Through the first three quarters, Washington used a bevy of shallow crossing routes to place its receivers in space to make plays after the catch — and when tight end Jordan Reed made linebackers whiff on multiple tackle attempts on Washington’s first drive, that strategy seemed reasonable. But Pittsburgh adjusted, particularly on third downs, and Washington effectively shrunk the operative area of the field of its own accord.

In the second half of last season — when Cousins transformed into a guy playing Madden on the rookie difficulty setting— Reed averaged 11.9 yards per reception and 9.7 yards per target. Against Pittsburgh, those figures were a pedestrian 9.1 and 5.8, respectively. But he wasn’t alone — through three quarters, Jackson was the only player in burgundy and gold to gain more than 14 yards in a single play. Four different Steelers had surpassed that mark by then.

Pittsburgh’s offense succeeded in large part because it ran a less homogenous scheme. Most notably, the Steelers moved Antonio Brown across the offensive formation, including splitting him wide to the left to line him up against Bashaud Breeland rather than All-Pro Josh Norman. That simple shift created both of Brown’s touchdowns, which came on go routes against single coverage while Norman was essentially tasked with shutting down the Steelers’ receiver afterthoughts on the far side of the field.

Washington doesn’t have an Antonio Brown on its roster, but it could have attempted a similar strategy. Pittsburgh’s secondary certainly is open to such machinations: The Steelers started Robert Golden, a career backup, at one safety slot and Mitchell at the other, and starter Ross Cockrell is far from a shutdown corner. (He did the most damage to his own team on Monday, dropping the easiest interception opportunity he’ll ever get when Cousins and a receiver miscommunicated on a hot route against a first-half blitz.)

Announcer Jon Gruden opted to praise Pittsburgh’s defense for taking away Washington’s deep options rather than criticize his brother, and Steelers defensive coordinator Keith Butler deserves credit for mixing blitzes with soft zones and forcing Cousins to look underneath more than he may have wanted.

But Washington needs to unlock deeper levels in the passing game, lest its offense fizzle out entirely.
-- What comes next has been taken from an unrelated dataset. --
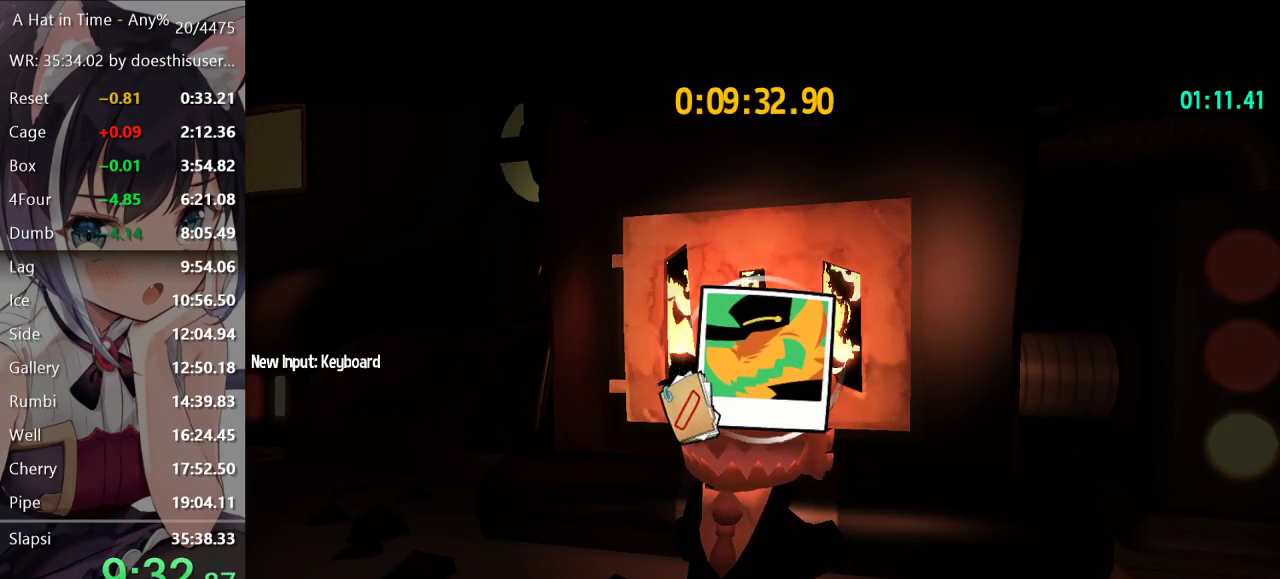
{"buttons": ["SELECT"], "left_stick": "center", "right_stick": "center", "events": []}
The team ranked 30th in yards per rush attempt last year and last in rushing DVOA, with a running game 23.5 percent worse than the league average. Watching Matt Jones try to squeeze through clogged lanes against Pittsburgh — the fumble-prone feature back averaged only 3.4 yards per carry Monday night (and all of last season) — it’s hard to believe that Washington might be only 23.5 percent worse than average.

If Washington wants to repeat as NFC East champion, the team needs an offense that resembles last season’s second-half attack. The addition of first-round pick Josh Doctson, who suffered an injury in the offseason, should help — he caught his first NFL pass late in the game. Reed is still a red zone terror against most defenses. Jackson (six catches, 102 yards, plus a drawn 46-yard pass interference penalty) was the offense’s lone bright spot Monday, and he made his case for more targets downfield; Doctson, too, will require long balls to maximize his usefulness once he works into the offense.
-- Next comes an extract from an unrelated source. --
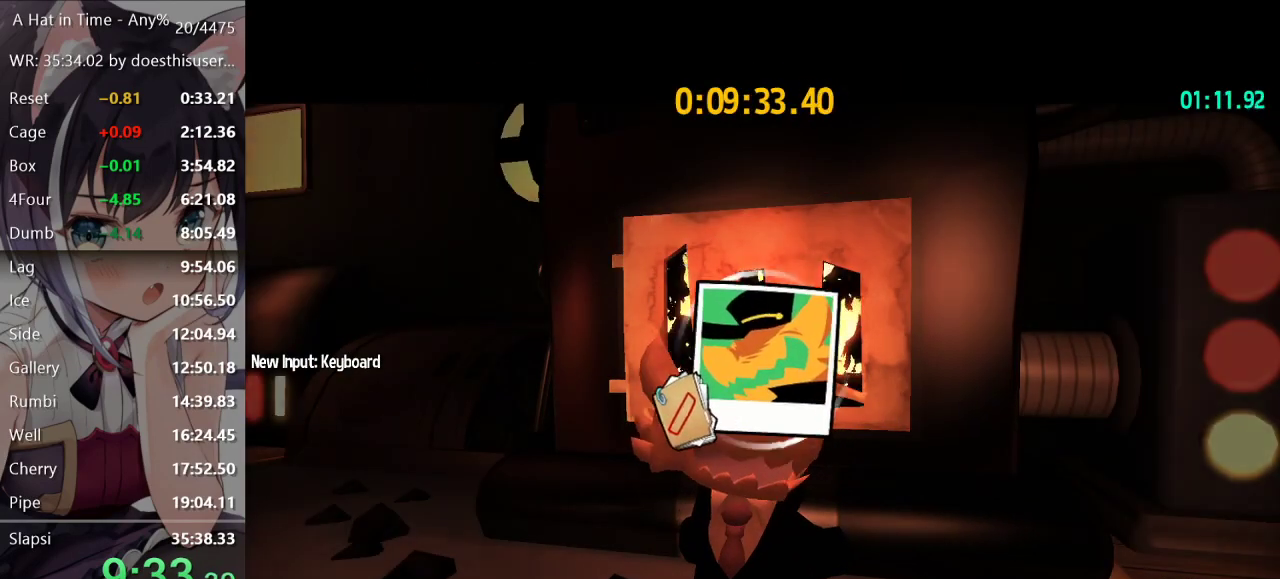
{"buttons": ["SELECT"], "left_stick": "center", "right_stick": "center", "events": []}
Jay Gruden needs to diversify, and he needs to grow more aggressive on offense. He could also serve to do the same for his own decision-making. On his team’s first drive, Gruden decided to punt on fourth-and-1 from the Steelers’ 40 — a decision made all the more curious by his call to go for it on fourth-and-6 from the Steelers’ 38 later in the half. In a fitting illustration of Washington’s game plan, that call ended up backfiring when Cousins’s completion ended up inches short of the first-down sticks.